On the ABC sitcom Man Up, Teri Polo once again plays the down-to-earth woman reacting to the testosterone fueled antics of a bunch of guys. This isn’t foreign territory to the actress, who perfected the gig in all of the Focker movies alongside Ben Stiller. At a recent press event Teri talked about the women’s movement and why she thinks men have lost their way.



She discusses the roles that she and Amanda Detmer, her female co-star in Man Up, play on and off set. The guys are our main characters but I feel like, especially my character, she was the eye of the storm where these people just come into her kitchen and they [swirl around] and then they go out again. And she’s just like, ‘Oh dear God, help me.’ But Amanda and I make sure that it’s not a male dominated set. We are the loud ones and the men are often times very taken aback and we make sure that there’s no inequality here.”




The show was launched on the premise that the main male stars have lost their way a bit and they aren’t as manly as the generations before them who defended the country in World War II and Korea. This generation prefers to sit at home and play video games. Polo chimed in on the state of the modern man, saying, “I’ll get on my soapbox for a brief moment. I have a theory. There’s a very serious, very radical book, which I’m not necessarily advocating at all and saying, ‘This is the be all and end all,’ but it’s called Backlash by Susan Faludi. And it is in essence about a very radical description about the backlash of the women’s movement — how things went to extremes and so then the backlash went to the extreme and men got lost in the middle of all that.”



Teri continued, “There are several generations, unfortunately mine being one of them, where men lost the idea of what it is to be a man. ‘Am I supposed to open the door or am I not supposed to open the damn door? Are you going to get mad at me if I pay for dinner or are you not going to get mad at me if I pay for dinner? Are we all supposed to pee in the same type of toilet or not? I don’t know.’ So that’s part of the reason that men have lost their way.”
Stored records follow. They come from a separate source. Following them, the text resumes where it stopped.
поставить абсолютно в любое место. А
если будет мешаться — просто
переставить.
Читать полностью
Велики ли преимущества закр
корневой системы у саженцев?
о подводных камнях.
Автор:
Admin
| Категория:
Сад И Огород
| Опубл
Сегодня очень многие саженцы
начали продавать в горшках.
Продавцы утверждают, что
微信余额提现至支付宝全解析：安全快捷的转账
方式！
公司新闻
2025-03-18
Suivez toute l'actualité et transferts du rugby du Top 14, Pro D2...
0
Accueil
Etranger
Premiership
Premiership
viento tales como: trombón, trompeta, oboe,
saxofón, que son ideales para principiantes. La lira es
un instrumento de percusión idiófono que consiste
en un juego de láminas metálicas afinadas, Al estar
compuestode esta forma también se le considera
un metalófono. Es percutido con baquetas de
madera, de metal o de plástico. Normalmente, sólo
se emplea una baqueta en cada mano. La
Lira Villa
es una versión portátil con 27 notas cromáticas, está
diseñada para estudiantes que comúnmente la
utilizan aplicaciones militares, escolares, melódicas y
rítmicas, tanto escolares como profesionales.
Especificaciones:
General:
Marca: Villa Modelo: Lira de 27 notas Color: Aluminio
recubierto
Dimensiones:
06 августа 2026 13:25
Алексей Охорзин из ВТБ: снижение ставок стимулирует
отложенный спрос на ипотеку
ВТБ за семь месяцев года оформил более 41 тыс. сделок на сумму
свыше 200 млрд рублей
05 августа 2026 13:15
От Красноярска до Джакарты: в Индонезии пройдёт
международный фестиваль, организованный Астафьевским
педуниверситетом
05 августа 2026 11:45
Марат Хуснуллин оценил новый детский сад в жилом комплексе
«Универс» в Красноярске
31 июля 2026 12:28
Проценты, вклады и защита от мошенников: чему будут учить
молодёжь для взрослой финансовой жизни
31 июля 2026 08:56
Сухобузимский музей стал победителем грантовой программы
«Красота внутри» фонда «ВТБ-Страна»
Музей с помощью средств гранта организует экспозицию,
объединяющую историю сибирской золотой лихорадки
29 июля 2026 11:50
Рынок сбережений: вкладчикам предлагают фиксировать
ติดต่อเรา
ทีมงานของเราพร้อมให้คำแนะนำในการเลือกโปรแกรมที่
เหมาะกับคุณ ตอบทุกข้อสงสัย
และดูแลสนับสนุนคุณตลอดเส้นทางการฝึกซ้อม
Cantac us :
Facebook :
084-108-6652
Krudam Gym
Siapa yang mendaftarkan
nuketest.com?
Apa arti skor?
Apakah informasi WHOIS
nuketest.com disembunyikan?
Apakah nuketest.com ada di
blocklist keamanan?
She added, “It’s also technology. Technology is different. Women are being recognized for having the same abilities in some cases as men do. And so I think that men have gotten a little messed up. I also believe my whole philosophy of the women’s movement is that I think it did go to extremes.”



The single, working mother of two gave her interpretation of the women’s movement and equality. “I would like to be treated with the same amount of respect for being a woman as the respect that they give a man for being a man. I don’t want to pee in the same type of toilet. I do not want to bench press 50,000 pounds. I do not want to have to open my own damn door all the time. Sometimes it would be nice. I really don’t want to buy dinner every single flipping time. There are things that I think are still important, because it’s respect. It’s called respect.”

After all, Teri acknowledged, men and women are not the same. She remarked, “We’re vastly different — physically, psychologically and in so many different ways. But it’s how you are treated, the respect. That is my whole take on the women’s movement and I think those poor lovely men that I love so much, couldn’t live without, are messed up. They’re messed up in what their role really is.”



But that aside, Teri said there’s one really important reason that men and women should tune in to Man Up. It’s stinking funny. You will watch it and say, ‘I know someone just like that. I’ve been in this situation. I know what it’s like. You will laugh at these people. You will fall in love with these characters because the actors are so good. The comedy is so randomly funny that some line will be blurted out and you’ll go, ‘What? The hippopotamus is purple? Where did that come from?’ And because [co-star] Dan Fogler delivers it, it’s funny. So it’s just stinking funny and you’re going to fall in love with these characters and you’re going to love to laugh at yourself and your friends every week on television. That’s what I would say.”



Man Up airs on Tuesdays at 8:30 p.m. EST/7:30 p.m. Central on ABC.